I designed the CStoreObject to populate variables that contain the archive name, password, signature, number of files, file names, file sizes, and the data of each encrypted file (including IV and ciphertext). If the archive already exists, then when creating the CStoreObject, the archive is read and the variables are populated. If the archive does NOT already exist, then when creating the CStoreObject, the CStoreArgs args is read and the CStoreObject variables are populated.
The function calculate_new_signature calculates the signature for an archive by generating the HMAC of all the data in the archive starting from byte 40 (this is where num_files begins in the archive structure).

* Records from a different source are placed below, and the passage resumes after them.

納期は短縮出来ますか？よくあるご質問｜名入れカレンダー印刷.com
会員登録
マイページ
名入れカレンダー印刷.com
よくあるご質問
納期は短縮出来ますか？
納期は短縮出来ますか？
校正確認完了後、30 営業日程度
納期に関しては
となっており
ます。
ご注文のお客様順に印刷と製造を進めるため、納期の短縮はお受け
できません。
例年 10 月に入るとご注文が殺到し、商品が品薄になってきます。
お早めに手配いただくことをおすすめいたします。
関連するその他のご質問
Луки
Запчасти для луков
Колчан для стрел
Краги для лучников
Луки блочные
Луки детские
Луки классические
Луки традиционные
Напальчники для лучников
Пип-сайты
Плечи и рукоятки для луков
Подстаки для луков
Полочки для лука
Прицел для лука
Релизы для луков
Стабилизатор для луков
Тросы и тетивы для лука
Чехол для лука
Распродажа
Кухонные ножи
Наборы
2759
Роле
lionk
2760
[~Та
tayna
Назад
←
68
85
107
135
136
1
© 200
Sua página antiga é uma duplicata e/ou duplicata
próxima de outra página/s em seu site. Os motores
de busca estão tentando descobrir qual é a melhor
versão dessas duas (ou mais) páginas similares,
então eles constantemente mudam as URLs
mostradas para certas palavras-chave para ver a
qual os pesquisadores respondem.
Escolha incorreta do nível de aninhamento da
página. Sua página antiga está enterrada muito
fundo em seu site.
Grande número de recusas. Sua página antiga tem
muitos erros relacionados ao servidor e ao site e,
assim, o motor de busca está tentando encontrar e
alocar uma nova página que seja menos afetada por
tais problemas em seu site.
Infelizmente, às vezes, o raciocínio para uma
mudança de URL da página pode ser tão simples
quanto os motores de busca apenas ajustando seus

Algorithm for Adding Files to Archive
- Check if archive already exists
- If archive does not exist:
- Create archive file
- Add magic number (”./cstore”)
- Add num_files
- If archive DOES exist:
- Read through existing archive and populate CStoreObject
- Remove existing archive from current working directory
- If archive does not exist:
- Loop through files
- Add file name
- Add file size
- Encrypt file data using AES-CBC, which will generate IV and encrypted data
- Add file IV and file ciphertext
- After files have been added, we compute CStore signature by taking HMAC of the archive starting from byte 40
- Create archive file and populate using information from the newly populated CStoreObject
Algorithm for Listing and Extracting Files in Archive
The algorithm is very similar to the algorithm for add. The only difference is that rather than populating our CStoreObject with data from CStoreArgs args, we populate our CStoreObject by reading the pre-existing archive. When extracting, we create the named file in the current working directory and populate with the decrypted file data. When listing, we simply list the name of every file stored in the archive.
This project was inspired by a homework assignment in COMS 4181 Security I at Columbia University. All hashing and encryption functions were borrowed from Brad Conte. The code for parsing command line arguments was given in the initial assignment.
I was responsible for writing AES-CBC algorithm, HMAC algorithm, CStoreObject, and CStore algorithm.